Paris, 1927. Charles Benesteau, avocat réputé, fils d’industriels, décide du jour au lendemain de tout quitter : son épouse et son fils adolescent, son travail, son bel appartement. Il ne veut plus aucun lien avec sa famille.

Il s’installe Rue de Vanves dans un petit appartement d’un immeuble avec concierge. Le quartier est plutôt populaire. Charles n’a pas vraiment choisi, il a pris le premier appartement qu’il a pu trouver.

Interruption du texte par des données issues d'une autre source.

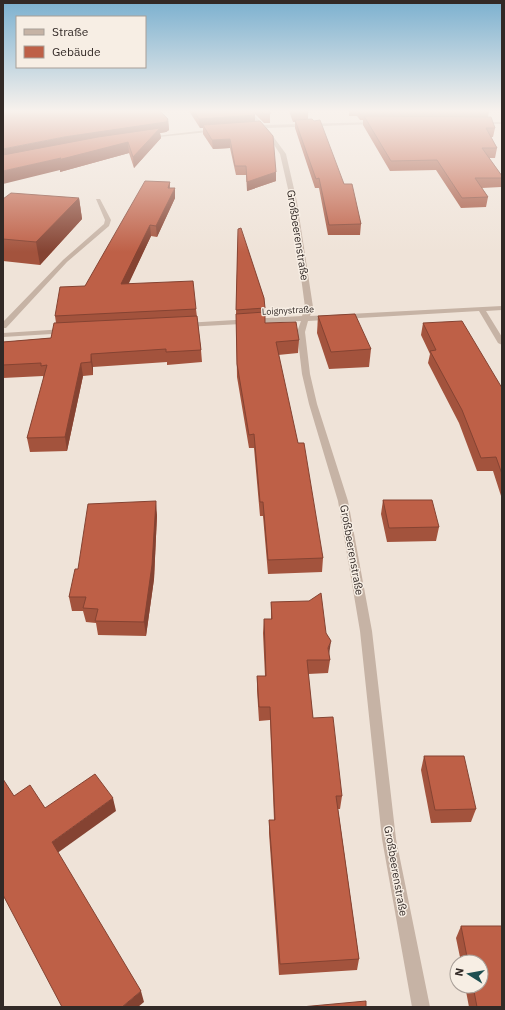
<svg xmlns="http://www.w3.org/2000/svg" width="505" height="1010" viewBox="0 0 505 1010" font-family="'IBM Plex Sans',sans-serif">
  <rect width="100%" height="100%" fill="#efe3d8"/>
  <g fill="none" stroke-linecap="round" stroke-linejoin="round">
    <g fill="#c6b3a5" fill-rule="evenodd">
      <path d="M246,111h4l14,14 112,-3 2,1 -2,1 -109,4 19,26 11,48 16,105 -3,9 192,-10v4l-16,1 16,26v8l-4,-2 -19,-32 -171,10 -3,11 5,42 7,30 31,97 24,130 24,208 34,168h-18l-30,-168 -22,-208 -22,-130 -29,-97 -7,-30 -5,-42 4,-11 -116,6 -4,-2 4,-2 117,-7 3,-9 -14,-105 -11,-48 -13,-20 -6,-6h-5v-2h2z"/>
      <path d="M478,122h24v2h-22z"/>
      <path d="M216,129l2,2 -69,7 -2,-1z"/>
      <path d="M96,199h4l11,21 -2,6 -42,36 -61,66h-3v-6l60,-62 41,-36 1,-4z"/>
      <path d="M65,329l4,2 -1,2 -65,4v-4z"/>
    </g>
  </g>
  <g fill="#a3533d">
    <path d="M189,111h36l1,1 29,10 21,59 -29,10 -1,-16h-10l-6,-27 -17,1 -10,-15v-6h-3z"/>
    <path d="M252,111h18v12h-6z"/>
    <path d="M289,111h18l1,2v6l36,65 17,40 -1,11h-32l-9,-47h-4l-20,-60v-6h-2z"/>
    <path d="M349,111h140l-1,6 7,11 -2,9h-2l6,11 -2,10h-6l13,18 -1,11 -19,1 6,9 -2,10 -25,1 -25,-38 -46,1 -27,-46v-5h-3l-3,-4h-8z"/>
    <path d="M168,119l1,11 -3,2 -6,1 1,5 -27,30 -5,-15 -69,19v-2z"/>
    <path d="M170,182v6l5,10 -18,39 -6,-1 -23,48 68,25 5,41 1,12 -35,3v-3l-74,5v8l-10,1 -16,75 -37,1 -3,-14 17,-59 -1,-3 -40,2v-36l48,-4 5,-15 -1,-7 30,-30z"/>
    <path d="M79,198l3,21 -42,46 -37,-4v-62z"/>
    <path d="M238,229l26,69 1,25 34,17 -1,13 -20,2 45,203 -1,14 -54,2 -5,-58h-3l-6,-68h-5l-12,-71 -1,-63z"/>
    <path d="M318,316l53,33 -2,18 -40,2 -12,-36z"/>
    <path d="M423,323l79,65v111l-9,-28h-16l-18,-48 -31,-60 2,-9 -9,-19z"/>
    <path d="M383,500l56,27 -3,14 -49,1 -6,-28z"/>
    <path d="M157,515l-3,64 -8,57 -48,-1 -2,-12 -10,-1 -3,-11h-11l-3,-14 9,-28z"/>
    <path d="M271,602l58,53 1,5 -2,13 -20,1 5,44 29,78 -2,13h-2l21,150 -2,11 -78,5 -10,-142v-13h5l-4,-100 -11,1 -2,-31v-14h8l-2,-43 1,-14h7z"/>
    <path d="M424,756l52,53 -5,13 -40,1 -10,-53z"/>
    <path d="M461,926h41v81h-33l-4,-21h16v-24h-20l-5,-24z"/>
  </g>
  <g fill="#854332">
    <path d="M255,115v9l-52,1v3h-3l-1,-9z"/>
    <path d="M168,119l1,11 -3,2 -6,1 1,5 -27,30 -1,-11 21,-23 -151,27v-12l61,-12z"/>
    <path d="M230,139v9l-17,1 -1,-9z"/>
    <path d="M128,142l1,11 -69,19v-2l-57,14v-13z"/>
    <path d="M276,172v9l-29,10v-9z"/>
    <path d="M175,188v10l-18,39 -1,-11z"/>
    <path d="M79,198l3,21 -42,46 -4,-23z"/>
    <path d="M150,225l1,11 -28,60 -2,-12z"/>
    <path d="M91,354l2,13v8l-2,-13z"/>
    <path d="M81,363l2,13 -16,75 -2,-14z"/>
    <path d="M156,501l1,14 -3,64 -8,57 -2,-14z"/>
    <path d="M331,641l-2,14 -1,-7z"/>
    <path d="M113,798l3,13 -60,43 -4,-12z"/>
    <path d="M141,991l3,11 -6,5h-16z"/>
  </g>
  <g fill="#be6047" stroke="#854332">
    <path d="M3,111h157l8,8 -2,3 -102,15 -61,12z"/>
    <path d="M194,111h31l1,1 1,-1h25l3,4 -56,4z"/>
    <path d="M261,111h9v3h-6z"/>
    <path d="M292,111h15l1,2h-15z"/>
    <path d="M364,116l127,1 4,11h-9l11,20h-15l20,28v2h-27l13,19 -26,1 -25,-38 -46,1z"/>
    <path d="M312,119l2,2 6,-1 24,64h8l9,40 -32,1 -10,-47 -3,1 -21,-59z"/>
    <path d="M260,121l13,15 3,36 -29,10 -1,-16h-11l-5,-27 -18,1 -9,-15z"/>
    <path d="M160,128l-27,29 -5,-15 -70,18 3,-2 -58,13v-16l95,-18z"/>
    <path d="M145,181l25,1 -2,6h7l-19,38 -6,-1 -29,59 72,-3 3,28 -141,7 5,-29 25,-1z"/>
    <path d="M11,193l68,5 -43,44 -33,-3v-40z"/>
    <path d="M241,228l23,70 1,10 -29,2 2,-81z"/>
    <path d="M265,312v11l31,-1 3,18 -23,2 22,101h6l19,115 -55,2 -5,-58h-3l-6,-68 -5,1 -12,-71 -1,-50z"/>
    <path d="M355,314l16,35 -40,3 -13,-36z"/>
    <path d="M197,316l4,34 -35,2v-3l-75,5v8l-10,1 -16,74 -38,1 20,-73 -6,1v-3l-38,2v-23l48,-4 3,-15z"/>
    <path d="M462,321l40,67v86l-6,-17 -15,1 -19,-48 -32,-59 6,-1 -13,-27z"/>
    <path d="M383,500h49l7,27 -50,1z"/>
    <path d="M156,501l-4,64 -8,57 -49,-1 3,-12 -15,-1 3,-11h-17l6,-28h3l10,-65z"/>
    <path d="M321,593l5,40 5,8 -3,7 2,12h-23l6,58 20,-1 9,79h-6l23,163 -79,5 -11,-144h6l-5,-113h-11l-2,-31h9l-2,-57h8l-1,-17 38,-1z"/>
    <path d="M424,756h40l12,53 -41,1z"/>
    <path d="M95,774l18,24 -61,44 89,149 -19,16h-60l-59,-112v-116l11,17 16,-11 15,23z"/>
    <path d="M461,926h41v81h-25l-4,-21h8v-24h-13z"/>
    <path d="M366,1001v6h-65z"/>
  </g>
  <linearGradient id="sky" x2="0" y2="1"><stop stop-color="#7bb0cf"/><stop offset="0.44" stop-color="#f8f2ed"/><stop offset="1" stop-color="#f8f2ed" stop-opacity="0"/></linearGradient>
  <rect width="505" height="252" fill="url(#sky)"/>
  <g text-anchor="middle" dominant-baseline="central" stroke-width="3" stroke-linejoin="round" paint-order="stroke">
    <g font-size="9" fill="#322926" stroke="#f7eee4">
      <text transform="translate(288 310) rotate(-3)">Loignystraße</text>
    </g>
    <g font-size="11" fill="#322926" stroke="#f7eee4">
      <text transform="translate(298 235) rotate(81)">Großbeerenstraße</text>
      <text transform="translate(352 550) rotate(80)">Großbeerenstraße</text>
      <text transform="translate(396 871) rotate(80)">Großbeerenstraße</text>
    </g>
  </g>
  <rect width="505" height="1010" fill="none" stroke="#322926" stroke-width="8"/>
  <rect x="16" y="16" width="130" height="52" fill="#f7eee4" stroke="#a89f98"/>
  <rect x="24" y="29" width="20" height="6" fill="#c6b3a5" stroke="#a89f98"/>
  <text x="52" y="36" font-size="12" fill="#322926">Straße</text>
  <rect x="24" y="46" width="20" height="12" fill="#be6047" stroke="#a89f98"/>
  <text x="52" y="56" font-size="12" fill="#322926">Gebäude</text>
  <g transform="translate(469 974) rotate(281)"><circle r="19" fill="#f7eee4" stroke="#a89f98"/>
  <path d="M0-3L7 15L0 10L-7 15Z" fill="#1e4f51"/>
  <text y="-6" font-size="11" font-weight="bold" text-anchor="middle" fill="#322926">N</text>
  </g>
</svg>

Il aspire à la tranquillité pour écrire le journal de sa vie et à un train de vie beaucoup plus modeste. Un peu idéaliste, il est persuadé que les habitants de son nouveau quartier, essentiellement des ouvriers, sont plus authentiques que les personnes qu’il a fréquentées tout au long de sa vie.

L’expérience va lui faire quelque peu changer d’avis.

Publié en 1935, ce court roman de 150 pages est d’une incroyable modernité. Emmanuel Bove (1898-1945) est tombé dans l’oubli après la seconde guerre mondiale, il mérite vraiment d’être redécouvert. « Le pressentiment » a été adapté au cinéma par J.P Darroussin en 2006.